Originario dell'Olanda, padre van der Lugt vive in Medio Oriente ormai da cinquant'anni: è in Siria dal 1966, dopo un primo breve periodo trascorso in Libano a imparare l'arabo. Ci arrivò con un un'esperienza umana del tutto particolare: quella di un religioso che è anche psicoterapeuta; una competenza rivelatasi preziosa nel gettare ponti di pace e di comprensione reciproca tra cristiani e musulmani.

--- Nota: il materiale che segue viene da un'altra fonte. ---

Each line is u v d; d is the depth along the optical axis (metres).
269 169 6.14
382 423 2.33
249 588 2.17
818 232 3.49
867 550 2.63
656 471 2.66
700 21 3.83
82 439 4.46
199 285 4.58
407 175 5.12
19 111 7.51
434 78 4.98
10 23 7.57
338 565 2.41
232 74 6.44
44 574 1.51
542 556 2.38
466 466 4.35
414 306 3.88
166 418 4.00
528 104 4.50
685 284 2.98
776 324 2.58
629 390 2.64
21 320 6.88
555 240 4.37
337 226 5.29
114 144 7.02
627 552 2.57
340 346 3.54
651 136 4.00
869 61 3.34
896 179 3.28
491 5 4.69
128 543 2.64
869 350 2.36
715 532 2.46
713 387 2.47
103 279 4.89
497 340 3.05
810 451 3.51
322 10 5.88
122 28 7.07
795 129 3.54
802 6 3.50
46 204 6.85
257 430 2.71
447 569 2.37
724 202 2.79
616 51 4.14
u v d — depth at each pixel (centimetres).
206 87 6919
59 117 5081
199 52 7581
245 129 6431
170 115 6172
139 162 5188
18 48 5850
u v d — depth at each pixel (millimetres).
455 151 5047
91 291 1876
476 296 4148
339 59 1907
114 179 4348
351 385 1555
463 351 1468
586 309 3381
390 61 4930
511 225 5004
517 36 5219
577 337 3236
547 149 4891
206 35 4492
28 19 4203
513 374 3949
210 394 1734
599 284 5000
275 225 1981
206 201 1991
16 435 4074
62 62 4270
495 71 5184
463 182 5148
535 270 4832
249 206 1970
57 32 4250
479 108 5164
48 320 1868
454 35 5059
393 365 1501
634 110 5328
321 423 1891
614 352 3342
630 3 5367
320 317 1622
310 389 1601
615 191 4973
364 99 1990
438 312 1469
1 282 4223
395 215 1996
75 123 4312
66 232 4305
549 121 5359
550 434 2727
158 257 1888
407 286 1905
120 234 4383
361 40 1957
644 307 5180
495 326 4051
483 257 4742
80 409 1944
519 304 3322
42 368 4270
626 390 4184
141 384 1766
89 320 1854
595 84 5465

A Homs - a partire dagli anni Ottanta - padre van der Lugt ha dato vita al progetto Al Ard (“la terra”), un centro sorto su una collina a pochi chilometri dalla città. Un progetto di sviluppo agricolo, un luogo dello spirito (ospitava ritiri che padre Frans stesso predicava) e insieme un'icona del dialogo possibile tra uomini e donne di religioni diverse. Un centro che dal 2000 era divenuto anche un segno importante di solidarietà, aprendo le porte a una quarantina di ragazzi con handicap mentale, provenienti dai villaggi vicini. Anche loro sono stati coinvolti nelle attività agricole e in questo modo valorizzati nella loro dignità di persone.

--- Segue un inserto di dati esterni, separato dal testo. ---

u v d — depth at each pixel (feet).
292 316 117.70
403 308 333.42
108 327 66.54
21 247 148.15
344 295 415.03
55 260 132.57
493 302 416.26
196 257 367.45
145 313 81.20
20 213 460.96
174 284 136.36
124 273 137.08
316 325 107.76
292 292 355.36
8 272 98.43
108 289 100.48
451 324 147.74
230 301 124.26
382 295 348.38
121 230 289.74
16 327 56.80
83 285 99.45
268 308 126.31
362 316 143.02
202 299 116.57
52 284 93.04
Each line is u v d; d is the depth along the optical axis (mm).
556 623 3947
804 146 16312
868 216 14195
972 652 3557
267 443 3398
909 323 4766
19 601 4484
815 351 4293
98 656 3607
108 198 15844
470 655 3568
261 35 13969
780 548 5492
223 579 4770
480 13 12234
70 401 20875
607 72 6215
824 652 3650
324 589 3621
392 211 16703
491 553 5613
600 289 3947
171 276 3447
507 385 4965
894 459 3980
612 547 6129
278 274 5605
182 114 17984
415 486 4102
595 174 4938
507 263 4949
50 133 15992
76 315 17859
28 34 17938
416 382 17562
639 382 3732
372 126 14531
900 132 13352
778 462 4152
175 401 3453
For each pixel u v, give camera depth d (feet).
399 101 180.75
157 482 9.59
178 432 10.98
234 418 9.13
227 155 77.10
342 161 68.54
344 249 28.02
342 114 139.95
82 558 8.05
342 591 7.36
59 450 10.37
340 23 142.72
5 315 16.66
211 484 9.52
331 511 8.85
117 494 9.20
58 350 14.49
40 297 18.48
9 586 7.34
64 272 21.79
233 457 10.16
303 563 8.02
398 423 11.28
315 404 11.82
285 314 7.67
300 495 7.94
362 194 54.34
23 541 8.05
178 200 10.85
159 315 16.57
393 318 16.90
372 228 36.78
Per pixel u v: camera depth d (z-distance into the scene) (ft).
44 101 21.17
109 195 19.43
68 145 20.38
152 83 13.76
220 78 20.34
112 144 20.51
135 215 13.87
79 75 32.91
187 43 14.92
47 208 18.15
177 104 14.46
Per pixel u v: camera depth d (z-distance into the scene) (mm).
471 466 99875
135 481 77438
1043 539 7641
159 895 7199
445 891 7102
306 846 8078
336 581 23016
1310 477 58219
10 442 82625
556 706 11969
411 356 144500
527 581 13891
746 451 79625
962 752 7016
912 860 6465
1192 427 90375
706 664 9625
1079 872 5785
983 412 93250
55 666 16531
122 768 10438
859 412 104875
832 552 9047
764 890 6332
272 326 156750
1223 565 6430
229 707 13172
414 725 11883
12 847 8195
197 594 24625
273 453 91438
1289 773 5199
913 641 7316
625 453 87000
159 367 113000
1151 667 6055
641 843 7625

Ma questa era la quotidianità della vita di padre van der Lugt prima che l'anno scorso il dramma della guerra si abbattesse anche su Homs. Da allora - infatti - la frontiera di questo gesuita olandese è tornato a essere Bustan el-Diwan, il quartiere della parte vecchia della città dove abitavano i cristiani. Quello da cui chi poteva è fuggito già quando erano gli islamisti ad avanzare ed era diventato il cuore della battaglia con le truppe di Assad. Padre Frans, invece, ha scelto di restare lì, nello storico collegio dei gesuiti, per prendersi cura dei più deboli rimasti nel quartiere. A loro ha aperto le porte della sua casa - un luogo non risparmiato dai colpi dell'artiglieria dell'esercito siriano -, prendendosi cura delle sofferenze del corpo e dello spirito che una guerra lascia sempre dietro di sé.
Già nel giugno 2012, durante i giorni più duri della prima offensiva, i gesuiti avevano perso i contatti con padre van der Lugt: in quelle ore era palpabile il timore che le milizie di Jabat al Nusra, conquistato Bustan el-Diwan, non avessero risparmiato quella comunità. Invece così non è stato, grazie anche alla capacità di padre Frans di coltivare relazioni di amicizia con gli imam locali. Oggi - però - la situazione si è capovolta: ora è l'esercito di Assad che sta cercando di riconquistare Homs. Con le milizie ribelli asserragliate nella parte vecchia della città, dove vivono 400 mila persone. E con un gesuita olandese con la passione per la psicologia sempre lì nel mezzo, a prendersi cura comunque di chi è più debole nel cuore lacerato della Siria di oggi.